Life was good. I made artwork and sold it to the public. I provided for my kids. I dated. I also consumed forty to fifty milligrams of Valium a day, but was so pleased with my new calm self, I didn't question my habit.
Truthfully, I didn't know I was an addict until I ran out of pills over a holiday weekend and had to wait three days for more. Within hours, my anxiety returned full force, erupting inside me like molten lava preparing to escape a volcano. Every muscle in my body ached. My solar plexus was as tight and hard as a trampoline; my head throbbed constantly — at my temples and between my eyes. I could barely perform routine tasks, like going to the supermarket, or having my car serviced. My moods swung wildly. I couldn't sleep.
I realized then I had a problem. My solution was to never run out of pills again. In the San Francisco of the 1970s, Valium was freely prescribed — easy to come by as alcohol or cigarettes. I had co-workers in the crafts community known as "the Valium for lunch bunch." They were always good for a few pills for a friend in need. I scored fifty once, no questions asked, by telling my doctor my bottle fell in the toilet. Another time I bought fifty from a disabled man who sold his prescription drugs for extra income, to addicts like me.

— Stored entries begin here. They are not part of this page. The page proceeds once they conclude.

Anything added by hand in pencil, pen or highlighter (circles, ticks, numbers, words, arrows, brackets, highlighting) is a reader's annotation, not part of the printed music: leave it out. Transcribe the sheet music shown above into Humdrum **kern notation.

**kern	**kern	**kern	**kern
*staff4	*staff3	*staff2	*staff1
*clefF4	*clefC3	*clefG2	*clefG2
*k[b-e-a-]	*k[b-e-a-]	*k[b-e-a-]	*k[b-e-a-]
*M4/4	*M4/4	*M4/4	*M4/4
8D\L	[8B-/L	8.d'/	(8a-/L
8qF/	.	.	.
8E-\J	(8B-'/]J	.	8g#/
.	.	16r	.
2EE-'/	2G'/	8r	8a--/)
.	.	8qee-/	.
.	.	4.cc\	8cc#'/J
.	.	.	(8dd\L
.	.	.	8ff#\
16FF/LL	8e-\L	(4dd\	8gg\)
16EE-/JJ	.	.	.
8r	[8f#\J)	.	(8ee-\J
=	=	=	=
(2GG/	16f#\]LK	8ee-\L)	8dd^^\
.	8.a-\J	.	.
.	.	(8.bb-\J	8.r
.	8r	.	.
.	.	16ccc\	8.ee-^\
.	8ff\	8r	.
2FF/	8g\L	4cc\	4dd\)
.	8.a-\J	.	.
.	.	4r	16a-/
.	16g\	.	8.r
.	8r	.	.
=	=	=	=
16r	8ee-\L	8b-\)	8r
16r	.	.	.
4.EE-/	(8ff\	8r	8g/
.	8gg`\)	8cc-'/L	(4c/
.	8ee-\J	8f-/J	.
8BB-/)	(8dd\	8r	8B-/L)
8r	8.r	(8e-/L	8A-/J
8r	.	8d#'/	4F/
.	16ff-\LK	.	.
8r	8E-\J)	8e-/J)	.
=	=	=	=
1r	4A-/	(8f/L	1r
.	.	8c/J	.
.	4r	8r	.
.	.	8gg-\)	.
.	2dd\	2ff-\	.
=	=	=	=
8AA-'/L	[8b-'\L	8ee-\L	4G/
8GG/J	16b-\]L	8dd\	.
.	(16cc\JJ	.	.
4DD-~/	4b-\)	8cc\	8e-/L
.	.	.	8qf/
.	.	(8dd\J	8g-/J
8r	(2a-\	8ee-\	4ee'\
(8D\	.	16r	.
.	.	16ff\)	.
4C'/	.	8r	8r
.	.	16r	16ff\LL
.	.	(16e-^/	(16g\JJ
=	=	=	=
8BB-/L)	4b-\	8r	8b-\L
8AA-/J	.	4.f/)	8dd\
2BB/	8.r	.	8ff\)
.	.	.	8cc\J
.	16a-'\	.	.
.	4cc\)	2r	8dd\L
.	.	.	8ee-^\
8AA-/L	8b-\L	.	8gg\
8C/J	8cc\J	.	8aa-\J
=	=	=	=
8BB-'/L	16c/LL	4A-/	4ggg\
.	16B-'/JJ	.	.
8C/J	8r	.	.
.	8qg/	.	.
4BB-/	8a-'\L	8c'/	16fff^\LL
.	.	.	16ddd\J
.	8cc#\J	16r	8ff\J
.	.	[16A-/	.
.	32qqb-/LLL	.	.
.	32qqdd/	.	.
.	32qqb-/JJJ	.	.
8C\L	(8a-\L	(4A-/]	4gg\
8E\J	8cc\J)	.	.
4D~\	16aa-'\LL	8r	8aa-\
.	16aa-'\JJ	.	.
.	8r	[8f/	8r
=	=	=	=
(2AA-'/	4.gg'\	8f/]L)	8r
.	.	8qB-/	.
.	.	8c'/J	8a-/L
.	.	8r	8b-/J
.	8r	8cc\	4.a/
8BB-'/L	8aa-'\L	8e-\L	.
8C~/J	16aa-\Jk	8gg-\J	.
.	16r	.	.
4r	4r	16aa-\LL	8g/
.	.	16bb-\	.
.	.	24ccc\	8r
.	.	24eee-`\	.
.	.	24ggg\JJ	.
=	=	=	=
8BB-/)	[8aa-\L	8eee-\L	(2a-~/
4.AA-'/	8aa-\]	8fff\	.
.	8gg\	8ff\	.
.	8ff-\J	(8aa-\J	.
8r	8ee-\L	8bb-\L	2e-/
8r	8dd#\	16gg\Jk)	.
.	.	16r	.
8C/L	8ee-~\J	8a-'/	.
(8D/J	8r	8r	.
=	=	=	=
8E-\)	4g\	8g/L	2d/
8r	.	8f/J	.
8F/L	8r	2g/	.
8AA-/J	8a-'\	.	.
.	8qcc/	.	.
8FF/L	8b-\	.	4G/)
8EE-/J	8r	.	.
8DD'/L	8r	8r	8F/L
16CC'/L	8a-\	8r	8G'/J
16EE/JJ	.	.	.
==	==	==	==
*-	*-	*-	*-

I wasn't the only rat in the Valium trap. In 1977 at the Balboa Theater, I saw the film I'm Dancing as Fast as I Can starring Jill Clayburgh, about a longtime Valium addict who finally quits cold turkey. She's overwhelmed by anxiety, becomes unable to sleep, feels like bugs are crawling under her skin, goes into convulsions, ends up in a straitjacket, and is carted off to a mental hospital. As a grand finale, she has a nervous breakdown.
"Don't attempt quitting without help," the doctor in the movie warns sternly. "This could happen to you."
Now I not only knew I was an addict, I feared insomnia, bugs under my skin, convulsions, and insanity if I tried quitting. I don't know what to do. I felt trapped. Getting off this drug would take a miracle.
The miracle happened in February 1978. Stuart, my best friend and lover, thirty-nine years old, was killed when his motorcycle was struck by a car that ran a red light. Devastated, I tried to stay strong for my sons' sake. Stuart was their friend and father figure. I saw the hurt and pain in their eyes.
At almost midnight, on the day of the funeral, my sons were asleep in their bedrooms. I sat, wide awake at my kitchen table, with a glass of water in one hand and three Valiums in the other. My intention was to ease my pain.
The thought of Stuart stopped me. He'd known his share of pain — from poverty, harsh parenting, drug use, and bitter divorce years ago, in which he lost custody of his only son. But I never saw him angry, or bitter, or blaming; he always saw the glass as half full. "Sometimes, life knocks you flat," he said, "but if you get right up again — and get up smiling — it can't ever beat you down."
I regarded the pills in my hand. Artificial courage, I thought. They cover the fear, but they can't make it go away. I decided I didn't want them any more and felt my mouth curve into a rare smile. I flushed the pills down the toilet and went to bed.
I can't account for why there were no withdrawal symptoms the next morning, or the next, or after that. I can't account for how a miracle happened at my kitchen table that night, but thankfully, one did. My addiction to Valium was broken from that night, to now, thirty years later.
I wonder if what it really takes to break an addiction is realizing life has knocked you flat — and having the guts to get up smiling.